Victory in Iraq requires more than adjusting troop levels. It means quashing the violence stirred up by foreign powers.
That's what led President Bush earlier this week to issue a clear warning to the chief mischief-maker, Iran, that the U.S. "will respond firmly" to any further violent provocations from that quarter.
It's about time. We've long known that Iran finances terrorist and allied Shiite militia groups in Iraq, in some cases arming them with armor-piercing roadside bombs.
Iranian intelligence services also collaborate with Baathist insurgents attacking U.S. forces. Documents recently seized from an Iranian facility in the Kurdish region of Iraq detail how Iran's Islamic Revolutionary Guard has supplied insurgents with weaponry ranging from heavy machine guns to shoulder-fired surface-to-air missiles.
Those are ideal armaments for downing U.S. helicopters, and we've lost three of them in a matter of weeks. It's no stretch to suspect those Iranian weapons are responsible.
Why has Iran escalated the violence? Iran may anticipate stronger U.S. campaigns against its allies in the Shiite militias. Or, looking at the result of the American elections, it may be anticipating a wholesale withdrawal of U.S. forces that would leave a power vacuum for Iran to fill inside Iraq.
Either way, Iran is acting as if it's on a roll.
In addition to escalating the insurgency in Iraq, Tehran believes it has the upper hand in the protracted diplomatic sparring over its nuclear programs. Thumbing its nose at global objections, Iran recently announced plans to install 3,000 nuclear centrifuges to boost uranium enrichment. And still European leaders balk at taking tougher action through the United Nations.
Meanwhile, Tehran is quietly but steadily up-grading its arsenal. Last year, Iran tested an "ultra-horizon" missile that can be fired from helicopters and jet fighters. During military maneuvers last November that Iranians officially described as aimed at stopping "trans-regional powers" in the region, many other missiles were test-fired -- including the Shahab-3, which can reach Israel. The U.S. Missile Defense Agency says Iran is "likely to develop an ICBM/SLV" and could have an ICBM "capable of reaching the U.S. before 2015."
That's just a couple of presidential administrations away.
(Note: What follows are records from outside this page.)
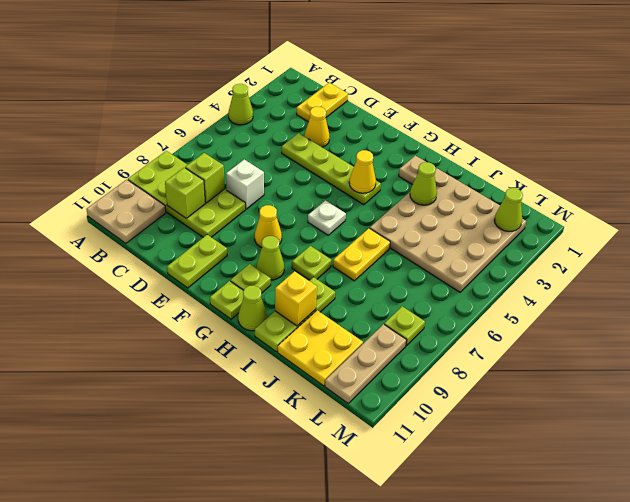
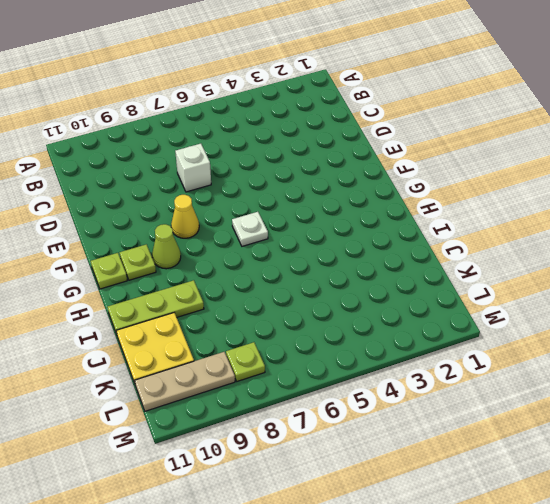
none -> lime 1x1 cone [229,84,253,125]
none -> lime 2x4 plate [128,151,245,237]
none -> tan 2x2 plate [86,180,166,243]

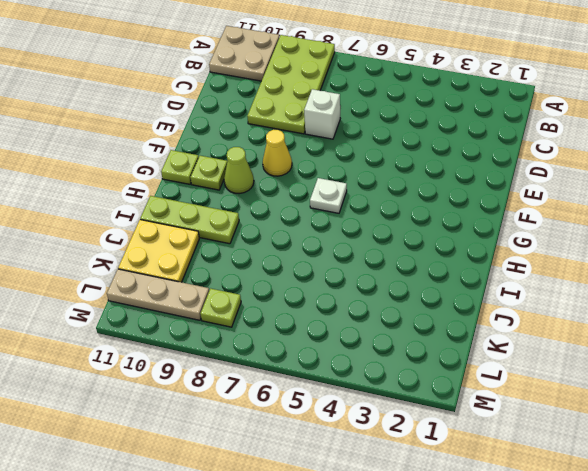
none -> lime 1x1 cone [229,84,253,125]
none -> yellow 1x2 plate [297,83,348,122]
none -> yellow 1x1 cone [304,106,330,147]

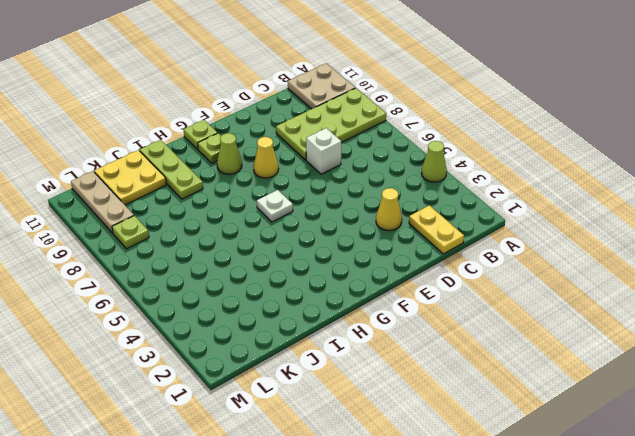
none -> lime 1x4 plate [282,133,381,205]
none -> lime 1x2 plate [167,235,227,288]
none -> tan 1x1 plate [399,156,426,185]

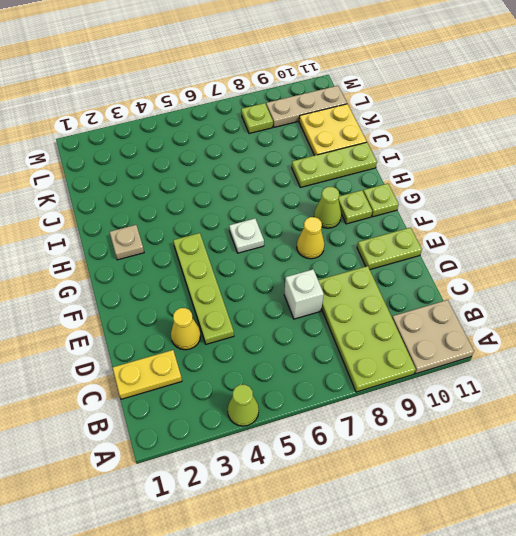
none -> lime 1x1 plate [292,246,331,280]
none -> lime 1x1 cone [238,286,267,331]
none -> tan 4x4 plate [370,168,526,292]

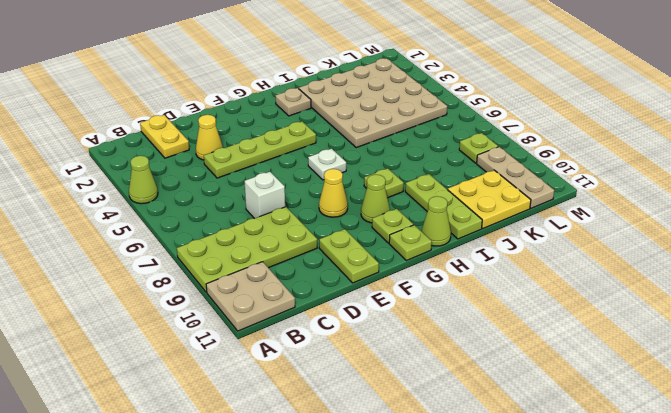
none -> yellow 1x2 plate [333,228,390,281]
none -> lime 1x1 brick [185,153,225,203]
none -> lime 1x1 brick [165,168,205,218]

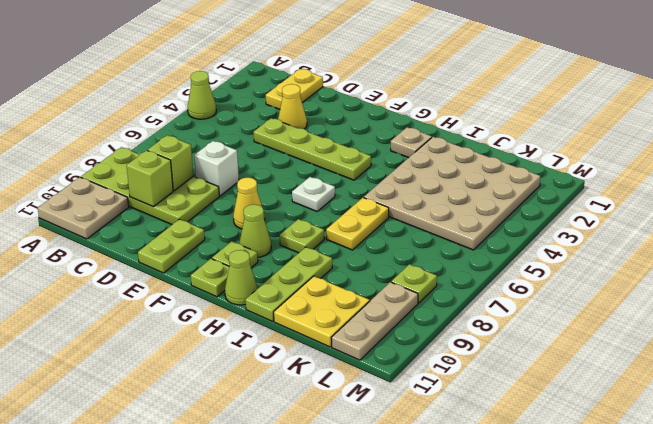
none -> yellow 1x1 cone [349,150,376,193]
none -> lime 1x1 cone [410,162,437,205]
none -> yellow 1x1 brick [275,271,317,326]

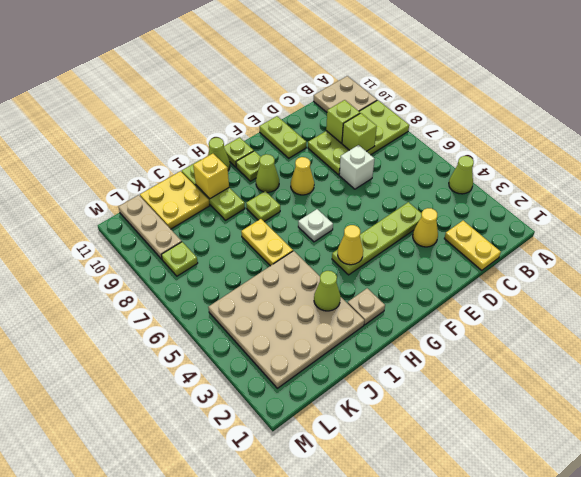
none -> lime 1x1 cone [494,188,523,231]

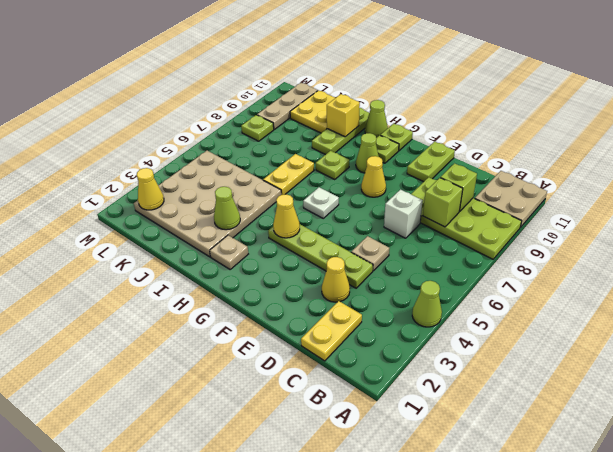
tan 1x1 plate [351,236,389,271] -> none
yellow 1x1 cone [137,168,164,210] -> lime 1x1 cone [494,188,523,231]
In the meantime, the Iranian threat is real and growing. If Iran succeeds in forcing a premature withdrawal of U.S. troops from Iraq, the current government in Baghdad would surely fall, leading to even greater chaos and bloodshed. Iran would gain greater influence, if not outright dominance, of at least the Shiite southern region of Iraq.
An emboldened Iran also would jeopardize world access to Gulf oil and assure an even broader export of terrorism across the Middle East. Meanwhile, a likely intra-Islamic civil war would engulf the region and perhaps other parts of the Muslim world. The Saudis and other Sunni Arabs already are growing nervous over Iranian assertiveness.
So what should President Bush do?
For starters, the U.S. should press the European Union and Japan to impose the strongest possible economic sanctions outside the U.N. framework, especially restrictions on foreign investment. Trade and investment matter greatly to Tehran; it needs foreign investment to maintain a steady flow of oil revenues.
Current sanctions already seem to be working. Iranian critics of President Mahmoud Ahmadinejad complain that his confrontational approach is undermining their national interests. We must drive this increasingly unpopular leader further into his shell. That means ruling out direct talks, which would only enhance the embattled leader's status and give the world the false impression that he's someone we can do business with.
Instead we should launch public diplomacy initiatives to drive wedges further between Ahmadinejad's regime and the restive Iranian people. It's easy to find topics for such initiatives -- from the regime's human-rights abuses to its ties to terrorism. Our current public-diplomacy efforts have been disjointed and too much below the radar. We need to coordinate them better at the highest levels of government.
Muslim countries threatened by Iran's pursuit of Shiite dominance also need to be brought more into this strategy. Turkey and those Arab states who find Iran's belligerence destabilizing should pressure Iran more as well. And we should encourage our allies in the region to assist us in deploying missile defenses.
President Bush promises to stop Iranians from inflicting violence inside Iraq. This will take more than the occasional arrest of suspected Iranian intelligence officials or raiding arm caches. It requires beefing up Iraqi and U.S. forces to monitor and interdict known supply and infiltration lines from Iran.
If we can avoid the temptation to fold in Iraq, we might gain enough time to defeat the insurgents and prevent an even worse outcome -- a hegemonic Iran standing astride the heart of the Gulf and the Middle East.
Kim R. Holmes, Ph.D., is Vice President of Foreign and Defense Policy Studies and Director of the Kathryn and Shelby Cullom Davis Institute for International Studies at The Heritage Foundation.